* WHAT IS BEING ASKED:
Type out all the data below, word for word.

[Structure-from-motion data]
▬▬▬▬▬▬
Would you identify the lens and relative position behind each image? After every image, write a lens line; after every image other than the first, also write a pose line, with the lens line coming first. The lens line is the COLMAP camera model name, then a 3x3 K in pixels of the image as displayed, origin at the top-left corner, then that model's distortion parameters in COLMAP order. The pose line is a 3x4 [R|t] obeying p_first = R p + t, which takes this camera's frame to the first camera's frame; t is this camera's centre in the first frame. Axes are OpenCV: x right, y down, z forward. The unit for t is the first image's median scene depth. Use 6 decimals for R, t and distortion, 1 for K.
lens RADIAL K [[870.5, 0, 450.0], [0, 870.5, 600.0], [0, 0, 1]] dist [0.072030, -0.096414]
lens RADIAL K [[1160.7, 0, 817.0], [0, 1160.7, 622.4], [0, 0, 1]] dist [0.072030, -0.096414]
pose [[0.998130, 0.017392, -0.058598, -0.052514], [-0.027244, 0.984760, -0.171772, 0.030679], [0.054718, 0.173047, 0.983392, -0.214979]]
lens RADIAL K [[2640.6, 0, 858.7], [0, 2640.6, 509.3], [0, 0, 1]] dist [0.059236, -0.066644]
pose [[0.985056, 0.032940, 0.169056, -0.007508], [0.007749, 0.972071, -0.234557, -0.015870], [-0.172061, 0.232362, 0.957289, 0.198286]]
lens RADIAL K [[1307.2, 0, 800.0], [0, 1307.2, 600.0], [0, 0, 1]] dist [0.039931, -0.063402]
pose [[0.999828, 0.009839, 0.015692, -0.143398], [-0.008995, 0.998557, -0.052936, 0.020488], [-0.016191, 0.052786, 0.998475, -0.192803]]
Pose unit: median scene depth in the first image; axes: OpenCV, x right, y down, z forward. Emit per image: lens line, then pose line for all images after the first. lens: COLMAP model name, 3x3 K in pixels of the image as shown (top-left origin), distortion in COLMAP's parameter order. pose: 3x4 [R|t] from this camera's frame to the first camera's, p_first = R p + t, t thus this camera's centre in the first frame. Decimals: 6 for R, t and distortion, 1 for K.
▬▬▬▬▬▬
* EXERCISE OUTPUT:
Would you identify the lens and relative position behind each image? After every image, write a lens line; after every image other than the first, also write a pose line, with the lens line coming first. The lens line is the COLMAP camera model name, then a 3x3 K in pixels of the image as displayed, origin at the top-left corner, then that model's distortion parameters in COLMAP order. The pose line is a 3x4 [R|t] obeying p_first = R p + t, which takes this camera's frame to the first camera's frame; t is this camera's centre in the first frame. Axes are OpenCV: x right, y down, z forward. The unit for t is the first image's median scene depth. Use 6 decimals for R, t and distortion, 1 for K.
lens RADIAL K [[870.5, 0, 450.0], [0, 870.5, 600.0], [0, 0, 1]] dist [0.072030, -0.096414]
lens RADIAL K [[1160.7, 0, 817.0], [0, 1160.7, 622.4], [0, 0, 1]] dist [0.072030, -0.096414]
pose [[0.998130, 0.017392, -0.058598, -0.052514], [-0.027244, 0.984760, -0.171772, 0.030679], [0.054718, 0.173047, 0.983392, -0.214979]]
lens RADIAL K [[2640.6, 0, 858.7], [0, 2640.6, 509.3], [0, 0, 1]] dist [0.059236, -0.066644]
pose [[0.985056, 0.032940, 0.169056, -0.007508], [0.007749, 0.972071, -0.234557, -0.015870], [-0.172061, 0.232362, 0.957289, 0.198286]]
lens RADIAL K [[1307.2, 0, 800.0], [0, 1307.2, 600.0], [0, 0, 1]] dist [0.039931, -0.063402]
pose [[0.999828, 0.009839, 0.015692, -0.143398], [-0.008995, 0.998557, -0.052936, 0.020488], [-0.016191, 0.052786, 0.998475, -0.192803]]
Pose unit: median scene depth in the first image; axes: OpenCV, x right, y down, z forward. Emit per image: lens line, then pose line for all images after the first. lens: COLMAP model name, 3x3 K in pixels of the image as shown (top-left origin), distortion in COLMAP's parameter order. pose: 3x4 [R|t] from this camera's frame to the first camera's, p_first = R p + t, t thus this camera's centre in the first frame. Decimals: 6 for R, t and distortion, 1 for K.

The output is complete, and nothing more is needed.